Blog: Expanded Universe

A more "evergreen" place for concise blogging advice I might give, geared towards people who want to get started from scratch. Updated 2025-01.

Why and how to blog, philosophically

I wrote Blogging Advice for People Exactly Like Me for, well, people like me. Things I say that I think are especially unusual/nonobvious:

If you are not like me, you might read Alexey Guzey's Why You Should Start a Blog Right Now. Though I kinda suspect a lot of people are on the side of not-like-me that means they are even less like Alexey Guzey.

How to blog, logistically/technically

If you don't want to wrangle computers

WordPress used to be my default recommendation but, as of January 2025, the CEO has been having A Moment for a few months. Google's Blogger might actually still be fine, somehow, for now? I like Bear, where I am currently writing this; it's slightly technical in that you write posts in raw markdown and have to separately preview them, plus you don't get image uploads unless you pay (which I might, at some point), but I love the design.1

For more options, here's Brandon's recommendations list.

If you do want to wrangle computers

The search term you most often want is a "static site generator", a program that takes some templates plus your posts in some markup language, maybe with some associated metadata, and bakes them out into a bunch of static HTML files, which you can host just about anywhere. There are a ton of options but I think any popular one is Good Enough unless you know very specific things you want. Jekyll is perfectly fine. Hugo is fine. Zola may interest Rustaceans; Hakyll may interest Haskellers. My dark-horse pick I would investigate further if I believed this mattered more than I currently do is Lektor.

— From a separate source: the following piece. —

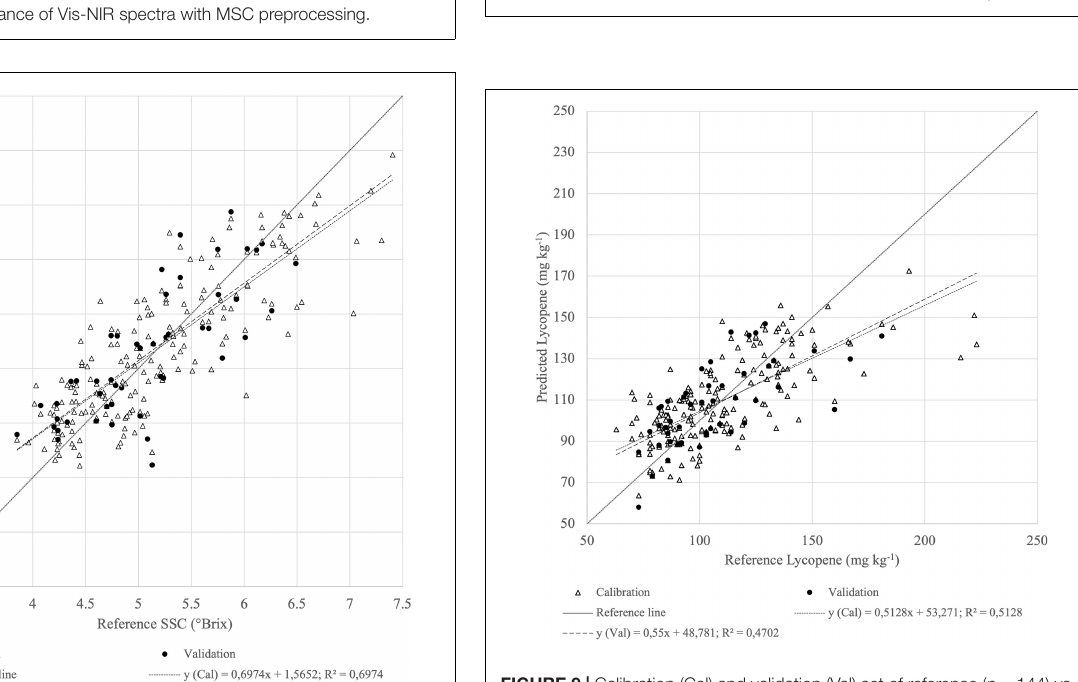
FIGURE 9 | Calibration (Cal) and validation (Val) set of reference ( n = 144) vs. predicted ( n = 48) lycopene content of homogenized tomato fruit samples derived from the best PLSR model from absorbance of SWIR spectra with first derivative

For hosting, GitHub Pages is pretty standard, and you get Jekyll "for free". If you (perfectly reasonably) dislike the bigcorp vibes, you might like to host on Neocities, now a mainstay of the indie web, or the even newer Nekoweb. If you are OK with paying a little, in exchange for tiny bits of server-side dynamism or .htaccess-based access control, NearlyFreeSpeech is nice.

  1. These all have free tiers, which I am mentally filtering by just because I am writing for people who might want to try blogging without commitment and assuming that the commitment jump from $0 to not-$0 feels very large. In general though, paying for software you like is great!